Special Issue “Viral Evasion or Suppression of Host Immunity”

Viruses have evolved to survive in hosts, presumably by devising meticulous strategies to elude or suppress host immunity. It is crucial to understand the interplay between viruses and host immunity from scientific and clinical standpoints.

In this Special Issue, several original research articles demonstrated the intriguing methods which immune evasion viruses utilize for their survival and pathogenicity. Dubrow et al. determined the structural basis by which the NS1 protein of the highly pathogenic 1918 influenza A virus hijacks the cellular proteins of PI3K p85β and CRK (CT-10 regulator of kinase) to promote viral propagation [1]. They demonstrated that 1918 NS1 increases its affinity with PI3K p85β in the presence of CRK, which may lead to enhanced PI3K activation and heightened viral pathogenicity. Cheng et al. explored the mechanism by which non-cytopathic bovine viral diarrhea virus (BVDV) escapes the host’s innate immunity, leading to early pregnancy failure in cows [2]. They found that BVDV inhibited tau-induced interferon stimulated gene expression from uterine endometrial cells. Wang et al. identified UL24 of pseudorabies virus (PRV) as a viral protein that counteracts host immunity by inducing the degradation of p65, an essential component for NF-κB activation [3]. The authors generated UL24-deficient PRV, which was used fittingly as a control for their findings. Gao et al. determined neutralization antibody specificities in macaques which developed neutralization breadth after long-term simian/human immunodeficiency virus infection and identified neutralization escape mutations [4]. Zhu et al. found that following simian 28 type D retrovirus (SRV) infection, the autophagic proteins LC3 and p62/SQSTM1 interacted with procaspase-8, linking cellular autophagy to the apoptosis pathway in Jurkat T cells [5]. This could be a potential pathogenetic mechanism for the loss of T lymphocytes which has been observed during SRV infection. Interestingly, Lim et al. demonstrated that omega-3 (n-3) polyunsaturated fatty acids (PUFAs) interfere with MHC-TCR interactions in CD8⁺ T cells [6]. In this study, highly inclined and laminated optical sheet microscopic analysis was used to uncover how TCR motility was reduced on the anti-viral CD8⁺ T cells that endogenously synthesize n-3 PUFAs.

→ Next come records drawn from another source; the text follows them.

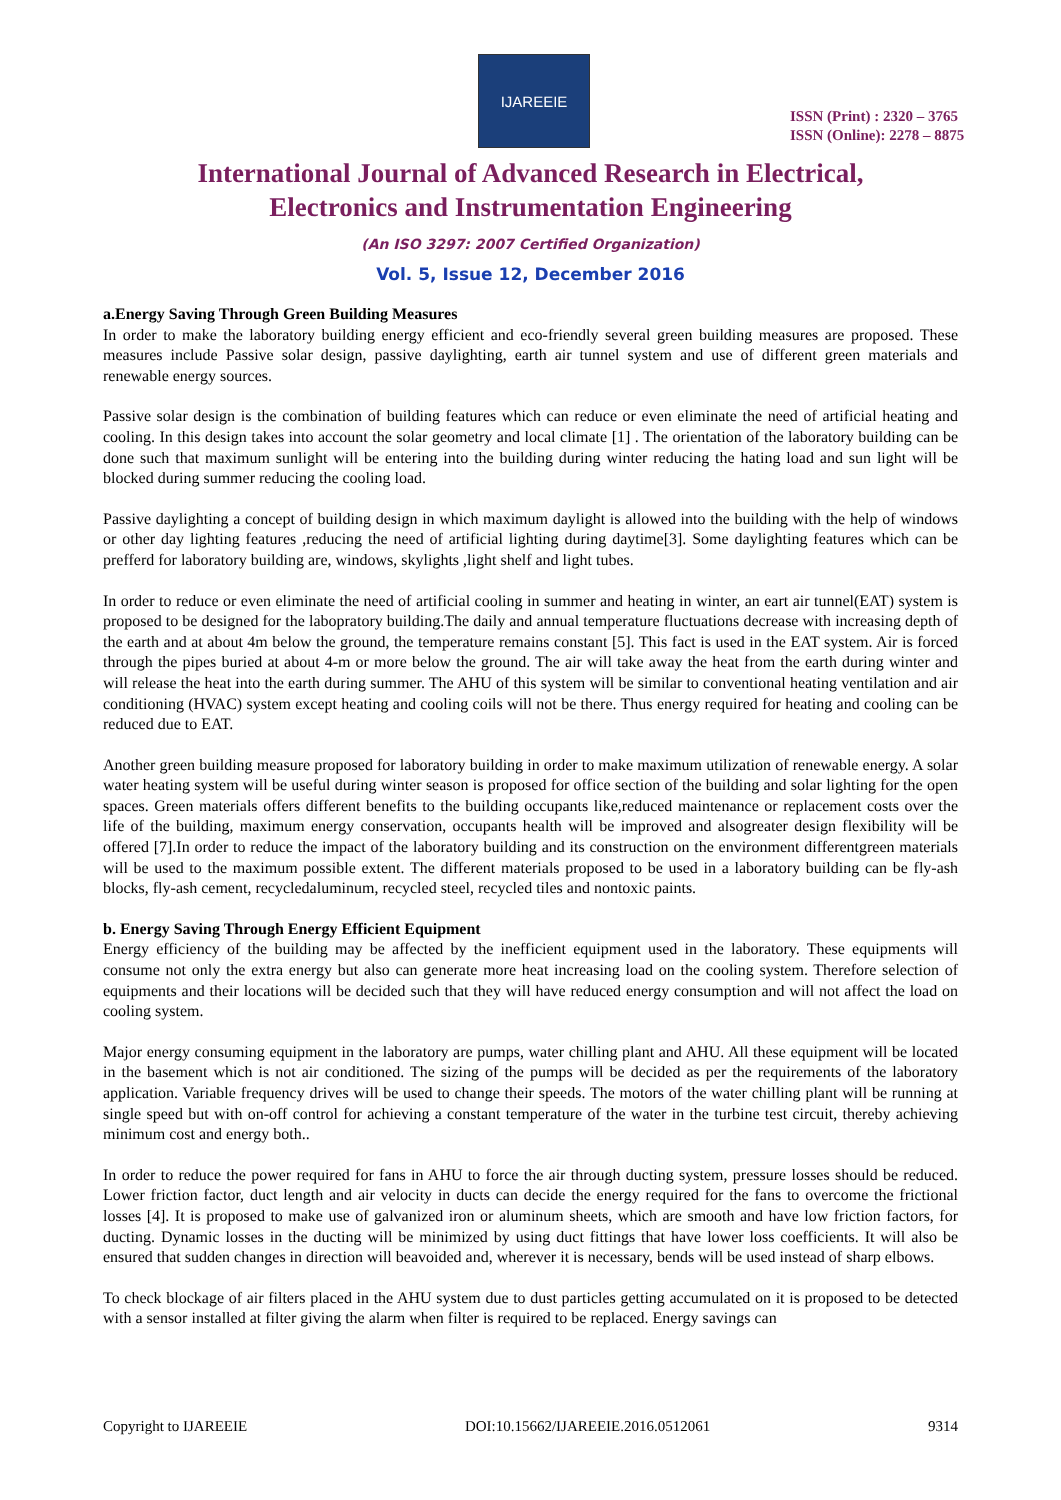IJAREEIE
ISSN (Print) : 2320 – 3765
ISSN (Online): 2278 – 8875
International Journal of Advanced Research in Electrical,
Electronics and Instrumentation Engineering
(An ISO 3297: 2007 Certified Organization)
Vol. 5, Issue 12, December 2016
a.Energy Saving Through Green Building Measures
In order to make the laboratory building energy efficient and eco-friendly several green building measures are proposed. These measures include Passive solar design, passive daylighting, earth air tunnel system and use of different green materials and renewable energy sources.
Passive solar design is the combination of building features which can reduce or even eliminate the need of artificial heating and cooling. In this design takes into account the solar geometry and local climate [1] . The orientation of the laboratory building can be done such that maximum sunlight will be entering into the building during winter reducing the hating load and sun light will be blocked during summer reducing the cooling load.
Passive daylighting a concept of building design in which maximum daylight is allowed into the building with the help of windows or other day lighting features ,reducing the need of artificial lighting during daytime[3]. Some daylighting features which can be prefferd for laboratory building are, windows, skylights ,light shelf and light tubes.
In order to reduce or even eliminate the need of artificial cooling in summer and heating in winter, an eart air tunnel(EAT) system is proposed to be designed for the labopratory building.The daily and annual temperature fluctuations decrease with increasing depth of the earth and at about 4m below the ground, the temperature remains constant [5]. This fact is used in the EAT system. Air is forced through the pipes buried at about 4-m or more below the ground. The air will take away the heat from the earth during winter and will release the heat into the earth during summer. The AHU of this system will be similar to conventional heating ventilation and air conditioning (HVAC) system except heating and cooling coils will not be there. Thus energy required for heating and cooling can be reduced due to EAT.
Another green building measure proposed for laboratory building in order to make maximum utilization of renewable energy. A solar water heating system will be useful during winter season is proposed for office section of the building and solar lighting for the open spaces. Green materials offers different benefits to the building occupants like,reduced maintenance or replacement costs over the life of the building, maximum energy conservation, occupants health will be improved and alsogreater design flexibility will be offered [7].In order to reduce the impact of the laboratory building and its construction on the environment differentgreen materials will be used to the maximum possible extent. The different materials proposed to be used in a laboratory building can be fly-ash blocks, fly-ash cement, recycledaluminum, recycled steel, recycled tiles and nontoxic paints.
b. Energy Saving Through Energy Efficient Equipment
Energy efficiency of the building may be affected by the inefficient equipment used in the laboratory. These equipments will consume not only the extra energy but also can generate more heat increasing load on the cooling system. Therefore selection of equipments and their locations will be decided such that they will have reduced energy consumption and will not affect the load on cooling system.
Major energy consuming equipment in the laboratory are pumps, water chilling plant and AHU. All these equipment will be located in the basement which is not air conditioned. The sizing of the pumps will be decided as per the requirements of the laboratory application. Variable frequency drives will be used to change their speeds. The motors of the water chilling plant will be running at single speed but with on-off control for achieving a constant temperature of the water in the turbine test circuit, thereby achieving minimum cost and energy both..
In order to reduce the power required for fans in AHU to force the air through ducting system, pressure losses should be reduced. Lower friction factor, duct length and air velocity in ducts can decide the energy required for the fans to overcome the frictional losses [4]. It is proposed to make use of galvanized iron or aluminum sheets, which are smooth and have low friction factors, for ducting. Dynamic losses in the ducting will be minimized by using duct fittings that have lower loss coefficients. It will also be ensured that sudden changes in direction will beavoided and, wherever it is necessary, bends will be used instead of sharp elbows.
To check blockage of air filters placed in the AHU system due to dust particles getting accumulated on it is proposed to be detected with a sensor installed at filter giving the alarm when filter is required to be replaced. Energy savings can
Copyright to IJAREEIE DOI:10.15662/IJAREEIE.2016.0512061 9314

Interesting review articles were reported to emphasize virus–host immunity interplay. These include the hepatitis B virus-mediated suppression of the host’s innate immunity [7], a summary of the viral and host factors contributing to the pathogenesis of hypervirulent fowl adenovirus serotype 4 (FAdV-4) strains that cause hepatitis-hydropericardium syndrome [8] and the interaction between gut microbiota and viral infections and their impact on immune regulations in chicken, where four viral diseases, including Avian influenza, were discussed [9]. Furthermore, our group has summarized recent findings on sphingosine 1-phosphate (S1P)-metabolizing enzymes that regulate host defense and immunity to virus infections [10]. Of particular note, Alhammad and Fehr reported that several viruses, including coronaviruses, utilize the macrodomain as a unique mechanism to counter hosts’ antiviral responses via the regulation of ADP-ribosylation [11].

Collectively, these reports exemplify the importance of virus–host immunity interplay and provide new avenues for exciting virus research.